Le contrat de vie commune et la donation à cause de mort

Homme signant un contrat de vie commune Les articles sous cette rubrique sont de l’information générale et dans chaque situation, l’application et l’interprétation d’une loi, règlement ou situation factuelle peut diverger alors il est préférable de communiquer avec notre équipe pour obtenir plus d'information.

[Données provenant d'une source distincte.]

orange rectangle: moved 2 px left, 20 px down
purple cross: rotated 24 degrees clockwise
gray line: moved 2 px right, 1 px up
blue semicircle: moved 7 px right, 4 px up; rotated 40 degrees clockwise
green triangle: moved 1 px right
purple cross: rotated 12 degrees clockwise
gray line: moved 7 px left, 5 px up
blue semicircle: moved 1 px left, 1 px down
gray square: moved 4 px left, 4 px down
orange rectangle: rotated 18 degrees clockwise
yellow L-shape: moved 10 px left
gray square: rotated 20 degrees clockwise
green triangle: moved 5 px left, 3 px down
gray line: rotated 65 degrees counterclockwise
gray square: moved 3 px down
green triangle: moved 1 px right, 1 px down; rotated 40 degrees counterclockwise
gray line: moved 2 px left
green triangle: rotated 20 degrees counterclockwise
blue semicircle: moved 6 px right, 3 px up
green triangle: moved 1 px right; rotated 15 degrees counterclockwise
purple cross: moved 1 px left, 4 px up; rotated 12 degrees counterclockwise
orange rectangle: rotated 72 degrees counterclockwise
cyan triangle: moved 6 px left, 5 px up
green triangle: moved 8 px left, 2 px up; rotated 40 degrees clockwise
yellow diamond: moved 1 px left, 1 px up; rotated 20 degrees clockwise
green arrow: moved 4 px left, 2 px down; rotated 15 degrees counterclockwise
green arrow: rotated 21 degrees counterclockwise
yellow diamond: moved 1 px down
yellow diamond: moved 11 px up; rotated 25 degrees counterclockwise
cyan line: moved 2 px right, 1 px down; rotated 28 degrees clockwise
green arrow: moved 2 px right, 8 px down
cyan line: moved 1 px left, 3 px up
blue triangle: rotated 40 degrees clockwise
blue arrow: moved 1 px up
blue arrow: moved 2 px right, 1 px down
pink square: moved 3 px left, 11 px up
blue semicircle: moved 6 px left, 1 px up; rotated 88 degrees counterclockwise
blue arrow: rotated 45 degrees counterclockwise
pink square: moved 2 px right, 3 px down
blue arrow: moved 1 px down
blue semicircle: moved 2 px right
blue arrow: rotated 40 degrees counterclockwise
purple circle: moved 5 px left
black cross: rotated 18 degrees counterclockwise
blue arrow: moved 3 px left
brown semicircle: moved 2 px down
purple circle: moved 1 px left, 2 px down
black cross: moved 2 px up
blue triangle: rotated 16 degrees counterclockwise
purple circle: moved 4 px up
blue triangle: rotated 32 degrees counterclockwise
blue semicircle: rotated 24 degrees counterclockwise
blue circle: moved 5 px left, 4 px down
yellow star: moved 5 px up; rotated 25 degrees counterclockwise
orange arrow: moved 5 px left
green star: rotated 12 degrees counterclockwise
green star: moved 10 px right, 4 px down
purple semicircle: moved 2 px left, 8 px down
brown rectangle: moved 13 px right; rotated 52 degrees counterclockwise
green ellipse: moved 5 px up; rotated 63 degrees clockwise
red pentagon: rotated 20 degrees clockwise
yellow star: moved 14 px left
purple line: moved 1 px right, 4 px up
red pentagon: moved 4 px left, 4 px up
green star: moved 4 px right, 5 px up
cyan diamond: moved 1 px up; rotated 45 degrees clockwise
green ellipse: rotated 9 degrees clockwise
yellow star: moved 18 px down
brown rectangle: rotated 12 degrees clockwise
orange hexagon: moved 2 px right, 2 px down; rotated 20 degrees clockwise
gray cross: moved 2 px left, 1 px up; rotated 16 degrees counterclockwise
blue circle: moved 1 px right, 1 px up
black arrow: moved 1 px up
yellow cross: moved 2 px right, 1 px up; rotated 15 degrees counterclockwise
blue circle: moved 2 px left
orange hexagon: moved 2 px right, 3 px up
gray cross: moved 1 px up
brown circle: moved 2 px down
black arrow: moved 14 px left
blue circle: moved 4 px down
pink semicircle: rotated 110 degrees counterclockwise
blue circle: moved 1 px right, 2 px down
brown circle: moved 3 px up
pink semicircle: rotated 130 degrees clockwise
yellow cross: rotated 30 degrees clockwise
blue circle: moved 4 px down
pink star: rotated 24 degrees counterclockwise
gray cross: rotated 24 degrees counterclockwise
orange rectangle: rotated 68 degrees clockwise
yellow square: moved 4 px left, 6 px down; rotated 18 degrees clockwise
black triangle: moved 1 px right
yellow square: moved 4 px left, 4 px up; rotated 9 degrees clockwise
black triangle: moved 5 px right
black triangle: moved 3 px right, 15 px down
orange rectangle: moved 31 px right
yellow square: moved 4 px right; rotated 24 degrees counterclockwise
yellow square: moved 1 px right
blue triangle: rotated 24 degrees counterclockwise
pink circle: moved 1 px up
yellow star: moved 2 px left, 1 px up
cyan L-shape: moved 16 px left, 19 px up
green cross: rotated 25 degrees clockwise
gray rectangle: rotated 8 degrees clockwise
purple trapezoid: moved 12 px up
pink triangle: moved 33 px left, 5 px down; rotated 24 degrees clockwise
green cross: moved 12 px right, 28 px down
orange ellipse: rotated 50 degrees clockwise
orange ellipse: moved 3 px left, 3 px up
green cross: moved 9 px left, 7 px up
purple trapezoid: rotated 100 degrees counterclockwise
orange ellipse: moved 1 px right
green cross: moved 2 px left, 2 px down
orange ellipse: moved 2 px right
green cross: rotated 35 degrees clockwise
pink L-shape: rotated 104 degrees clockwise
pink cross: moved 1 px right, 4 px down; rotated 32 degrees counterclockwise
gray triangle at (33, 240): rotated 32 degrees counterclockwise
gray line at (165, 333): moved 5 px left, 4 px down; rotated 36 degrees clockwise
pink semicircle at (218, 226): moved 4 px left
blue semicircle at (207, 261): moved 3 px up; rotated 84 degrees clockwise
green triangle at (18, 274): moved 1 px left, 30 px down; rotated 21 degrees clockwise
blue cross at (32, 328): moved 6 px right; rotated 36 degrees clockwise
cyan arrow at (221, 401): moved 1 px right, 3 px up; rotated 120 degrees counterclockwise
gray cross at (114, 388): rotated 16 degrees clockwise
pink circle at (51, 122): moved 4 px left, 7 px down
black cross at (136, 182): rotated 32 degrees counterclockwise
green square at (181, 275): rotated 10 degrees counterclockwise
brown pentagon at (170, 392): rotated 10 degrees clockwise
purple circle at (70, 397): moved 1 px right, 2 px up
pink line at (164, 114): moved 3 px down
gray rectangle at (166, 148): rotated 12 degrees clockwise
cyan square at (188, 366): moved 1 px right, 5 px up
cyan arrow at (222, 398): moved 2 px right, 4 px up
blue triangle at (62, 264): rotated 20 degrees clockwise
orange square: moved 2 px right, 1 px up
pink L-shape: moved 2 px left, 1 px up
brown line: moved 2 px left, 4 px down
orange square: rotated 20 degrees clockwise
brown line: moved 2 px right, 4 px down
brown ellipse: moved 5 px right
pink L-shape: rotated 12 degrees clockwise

Bien conseillé par votre avocat, vous avez signé un contrat de vie commune avant d’emménager avec votre conjoint. Vous avez prévu les conséquences en cas de séparation et vous avez également eu l’idée de prévoir ces clauses en cas de décès. Ainsi, vous êtes d’accord qu’en cas de décès, votre conjoint deviendra l’unique propriétaire de la maison et des meubles meublants. Une telle clause sera-t-elle valide?
 
Il faudra être très prudent dans la rédaction du contrat parce que la clause en question pourrait être interprétée comme étant une « donation à cause de mort », qui est nulle si elle n’est pas faite par contrat de mariage ou d’union civile. Il s’agit d’un des nombreux vestiges prévus au Code civil qui ont pour effet de discriminer les conjoints de fait qui choisissent librement de ne pas se marier
 
De plus, le contrat de vie commune ne peut être un testament déguisé. La clause devrait prévoir une contrepartie, même nominale, en considération du transfert des biens en cas de décès. La promesse mutuelle de vente/achat en cas de décès d’un des conjoints devrait également être légale, comme il est d’usage de faire dans les conventions entre actionnaires.
 
Les contrats de vie commune présentent de nombreux avantages au mariage en ce qu’ils sont très personnalisables. Toutefois, un tel contrat rédigé sans l’aide d’un conseiller juridique pourrait vous coûter cher, consultez donc un avocat avant de vous engager!